Pneumotórax hipertensivo: desvio traqueal, turgência jugular, hipotensão → descompressão torácica imediata.
O pneumotórax hipertensivo é uma emergência médica que causa colapso pulmonar e desvio mediastinal, comprometendo o retorno venoso e a função cardíaca. O diagnóstico é clínico e a descompressão imediata com agulha ou toracostomia é vital antes mesmo da confirmação radiológica.
O pneumotórax hipertensivo é uma emergência médica potencialmente fatal, caracterizada pelo acúmulo progressivo de ar no espaço pleural sob pressão positiva. Essa pressão comprime o pulmão ipsilateral, desvia o mediastino para o lado contralateral, comprometendo o retorno venoso ao coração e a função cardíaca, levando rapidamente a choque obstrutivo e parada cardiorrespiratória. É crucial o reconhecimento rápido e a intervenção imediata. A fisiopatologia envolve um mecanismo de válvula unidirecional, onde o ar entra na cavidade pleural durante a inspiração, mas não consegue sair durante a expiração, aumentando a pressão intrapleural. Os sinais clínicos incluem dor torácica súbita, dispneia intensa, taquicardia, hipotensão, desvio da traqueia, turgência jugular e ausência de murmúrio vesicular no lado afetado. O diagnóstico é eminentemente clínico e não deve aguardar confirmação radiológica. A conduta inicial é a descompressão torácica de urgência, que pode ser feita com uma agulha calibrosa (toracocentese de alívio) no segundo espaço intercostal na linha hemiclavicular ou no quinto espaço intercostal na linha axilar média. Após a descompressão inicial, um dreno torácico deve ser inserido para manter a drenagem do ar e permitir a reexpansão pulmonar. O manejo rápido é essencial para salvar a vida do paciente.

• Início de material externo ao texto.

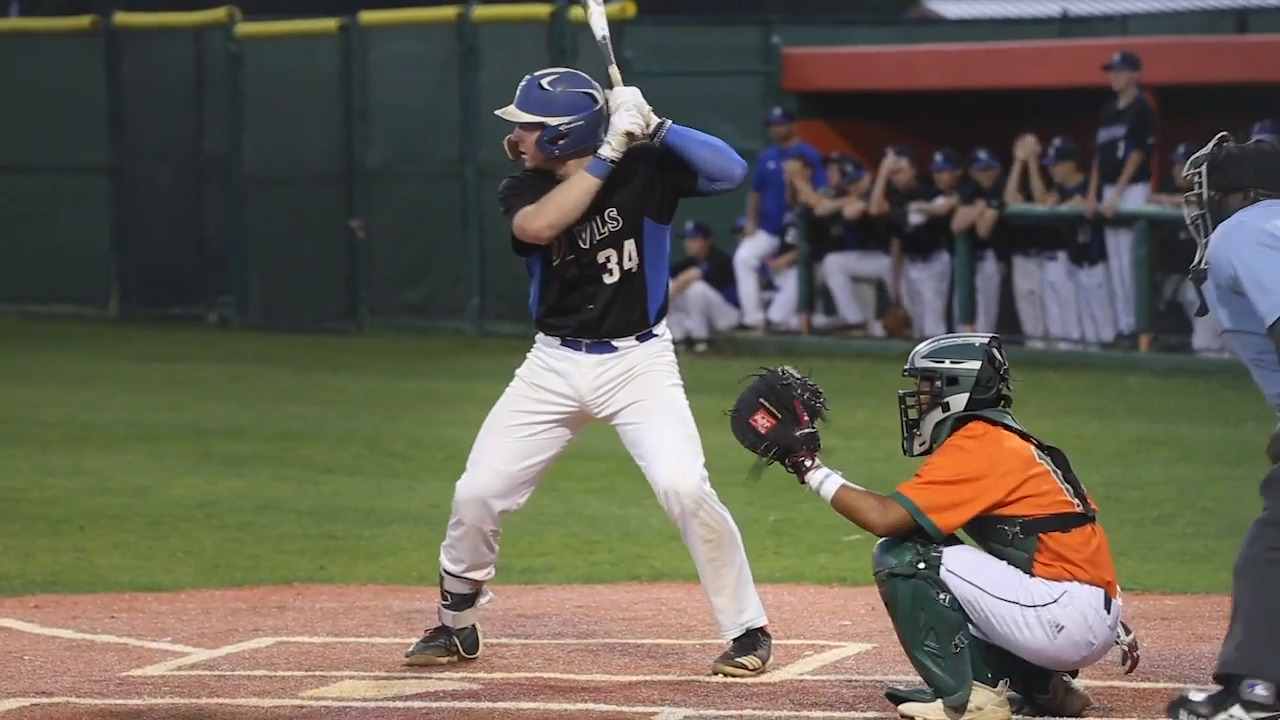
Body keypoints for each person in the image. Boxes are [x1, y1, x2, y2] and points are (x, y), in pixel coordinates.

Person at [403, 67, 774, 678]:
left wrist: (659, 126)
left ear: (562, 133)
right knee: (478, 493)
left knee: (684, 486)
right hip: (553, 363)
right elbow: (540, 227)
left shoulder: (646, 168)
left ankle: (747, 629)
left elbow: (730, 171)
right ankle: (456, 622)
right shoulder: (524, 188)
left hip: (639, 363)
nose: (519, 134)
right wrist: (606, 152)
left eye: (532, 125)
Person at [728, 332, 1137, 720]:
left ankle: (969, 700)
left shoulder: (980, 444)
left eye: (928, 385)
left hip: (1063, 616)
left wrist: (807, 467)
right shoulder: (1008, 439)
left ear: (956, 387)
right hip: (1085, 609)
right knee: (933, 542)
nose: (920, 397)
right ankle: (1043, 685)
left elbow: (884, 518)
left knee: (905, 555)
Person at [1166, 132, 1280, 720]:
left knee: (1270, 549)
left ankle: (1257, 692)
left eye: (1210, 190)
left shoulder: (1249, 229)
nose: (1201, 203)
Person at [1086, 49, 1157, 345]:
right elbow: (1099, 156)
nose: (1113, 75)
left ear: (1135, 74)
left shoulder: (1142, 108)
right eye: (1112, 70)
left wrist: (1116, 195)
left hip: (1132, 189)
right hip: (1108, 188)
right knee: (1115, 262)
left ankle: (1139, 330)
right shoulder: (1107, 110)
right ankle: (1123, 328)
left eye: (1120, 70)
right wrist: (1093, 193)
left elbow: (1138, 154)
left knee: (1131, 261)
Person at [734, 107, 826, 332]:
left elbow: (821, 189)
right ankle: (753, 319)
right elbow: (755, 193)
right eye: (773, 125)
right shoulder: (767, 156)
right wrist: (751, 222)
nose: (776, 129)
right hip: (770, 228)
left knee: (795, 274)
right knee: (743, 257)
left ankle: (800, 320)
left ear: (793, 125)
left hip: (799, 230)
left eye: (781, 124)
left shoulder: (809, 154)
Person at [1147, 142, 1227, 357]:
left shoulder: (1215, 191)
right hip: (1193, 280)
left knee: (1212, 344)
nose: (1176, 170)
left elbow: (1200, 200)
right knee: (1207, 343)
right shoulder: (1176, 193)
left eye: (1181, 165)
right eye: (1175, 164)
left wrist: (1166, 200)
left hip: (1217, 280)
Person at [1039, 136, 1117, 351]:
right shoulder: (1059, 192)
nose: (1051, 170)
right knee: (1085, 334)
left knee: (1104, 333)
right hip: (1074, 265)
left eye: (1055, 165)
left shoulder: (1094, 188)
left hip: (1099, 265)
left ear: (1070, 164)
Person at [871, 145, 957, 339]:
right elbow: (878, 213)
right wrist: (883, 172)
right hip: (910, 263)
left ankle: (938, 366)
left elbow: (947, 205)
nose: (896, 177)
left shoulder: (928, 190)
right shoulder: (893, 196)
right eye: (893, 174)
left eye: (900, 171)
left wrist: (919, 207)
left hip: (933, 262)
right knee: (915, 325)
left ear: (913, 170)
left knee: (933, 326)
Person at [668, 219, 739, 353]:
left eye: (694, 239)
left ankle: (701, 340)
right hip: (701, 316)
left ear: (707, 240)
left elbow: (688, 277)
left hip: (727, 316)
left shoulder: (720, 259)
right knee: (668, 286)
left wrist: (666, 298)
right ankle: (679, 339)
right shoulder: (686, 262)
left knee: (695, 288)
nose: (688, 243)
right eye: (687, 239)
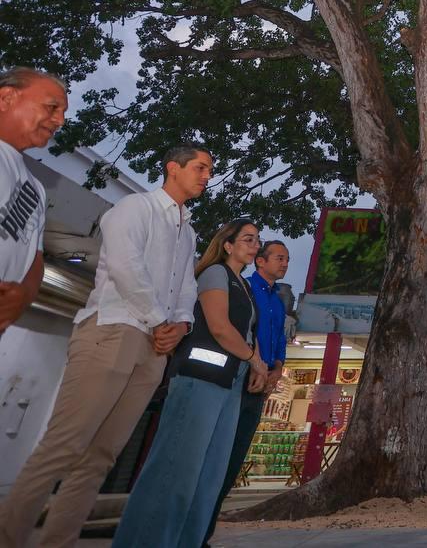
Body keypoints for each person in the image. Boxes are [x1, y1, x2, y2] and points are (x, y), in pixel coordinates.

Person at [0, 143, 212, 548]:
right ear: (172, 167)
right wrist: (159, 319)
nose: (206, 176)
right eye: (200, 167)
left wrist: (181, 324)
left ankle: (57, 541)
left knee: (100, 458)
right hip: (114, 330)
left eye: (209, 170)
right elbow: (124, 265)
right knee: (63, 448)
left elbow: (186, 286)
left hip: (154, 348)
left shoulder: (188, 232)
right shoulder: (135, 209)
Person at [113, 219, 268, 547]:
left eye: (258, 240)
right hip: (201, 380)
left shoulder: (246, 286)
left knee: (208, 477)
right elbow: (219, 326)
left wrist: (254, 365)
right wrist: (254, 359)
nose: (256, 245)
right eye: (248, 239)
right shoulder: (215, 274)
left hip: (230, 385)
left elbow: (245, 334)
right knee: (175, 471)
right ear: (227, 244)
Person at [203, 239, 291, 545]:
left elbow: (279, 338)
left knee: (234, 458)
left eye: (288, 259)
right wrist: (254, 364)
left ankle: (205, 531)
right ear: (261, 262)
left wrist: (277, 368)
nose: (285, 263)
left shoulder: (278, 302)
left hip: (260, 386)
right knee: (215, 456)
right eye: (279, 257)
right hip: (237, 377)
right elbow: (241, 332)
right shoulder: (245, 289)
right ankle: (193, 530)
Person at [0, 68, 66, 337]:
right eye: (52, 107)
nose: (60, 120)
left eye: (62, 113)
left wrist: (23, 295)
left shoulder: (36, 190)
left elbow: (35, 259)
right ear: (6, 98)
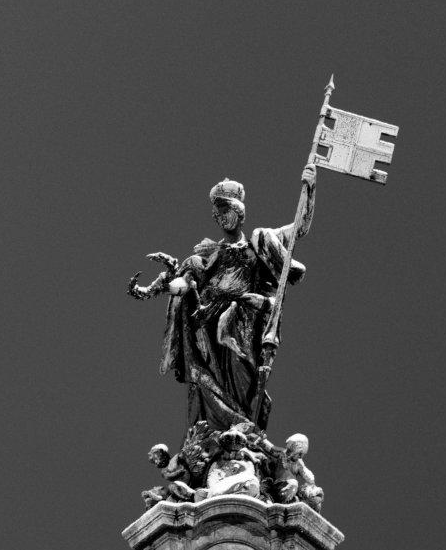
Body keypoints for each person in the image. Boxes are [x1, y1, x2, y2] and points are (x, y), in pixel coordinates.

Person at [130, 166, 317, 433]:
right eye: (217, 215)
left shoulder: (260, 242)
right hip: (207, 325)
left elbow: (300, 227)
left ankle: (242, 429)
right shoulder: (208, 255)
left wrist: (309, 189)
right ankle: (219, 434)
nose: (221, 219)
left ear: (239, 212)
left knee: (244, 380)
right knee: (208, 382)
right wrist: (157, 289)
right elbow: (188, 281)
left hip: (243, 323)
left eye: (226, 212)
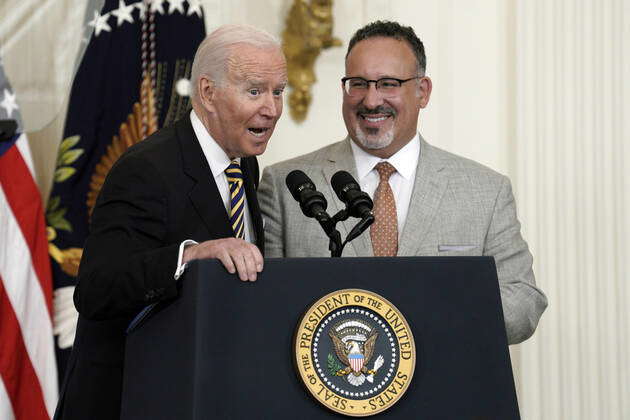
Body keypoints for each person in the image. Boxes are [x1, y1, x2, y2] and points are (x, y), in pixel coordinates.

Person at [258, 20, 547, 345]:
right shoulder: (285, 184)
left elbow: (524, 303)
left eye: (388, 83)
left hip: (443, 388)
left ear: (422, 92)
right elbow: (260, 305)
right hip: (328, 384)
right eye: (358, 84)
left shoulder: (485, 191)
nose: (370, 100)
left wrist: (433, 314)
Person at [54, 24, 287, 420]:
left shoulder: (242, 160)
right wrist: (190, 256)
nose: (272, 108)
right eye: (255, 91)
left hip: (200, 393)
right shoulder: (146, 168)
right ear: (208, 93)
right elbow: (96, 287)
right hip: (127, 401)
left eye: (278, 91)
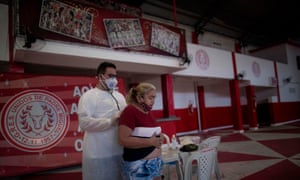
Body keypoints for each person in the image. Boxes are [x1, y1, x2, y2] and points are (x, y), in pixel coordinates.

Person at [77, 62, 127, 180]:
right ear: (100, 77)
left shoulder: (119, 96)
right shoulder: (88, 96)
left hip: (119, 150)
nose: (114, 79)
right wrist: (110, 121)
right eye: (110, 76)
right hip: (98, 153)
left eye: (115, 76)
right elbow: (84, 122)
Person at [118, 82, 163, 180]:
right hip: (139, 166)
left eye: (154, 98)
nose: (153, 101)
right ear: (139, 98)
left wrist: (160, 138)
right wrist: (150, 142)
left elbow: (153, 132)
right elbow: (123, 140)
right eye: (150, 98)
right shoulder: (130, 111)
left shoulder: (148, 112)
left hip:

Os sinais incluem dor torácica súbita, dispneia intensa, taquicardia, hipotensão, desvio da traqueia para o lado contralateral, turgência jugular, ausência de murmúrio vesicular no lado afetado e hiper-ressonância à percussão.
A conduta inicial é a descompressão torácica de urgência, que pode ser realizada com uma agulha calibrosa no segundo espaço intercostal na linha hemiclavicular ou no quinto espaço intercostal na linha axilar média, seguida por drenagem torácica.
A radiografia de tórax mostra hipertransparência no hemitórax afetado com ausência de trama vascular, colapso pulmonar, desvio do mediastino e da traqueia para o lado contralateral e rebaixamento do diafragma ipsilateral.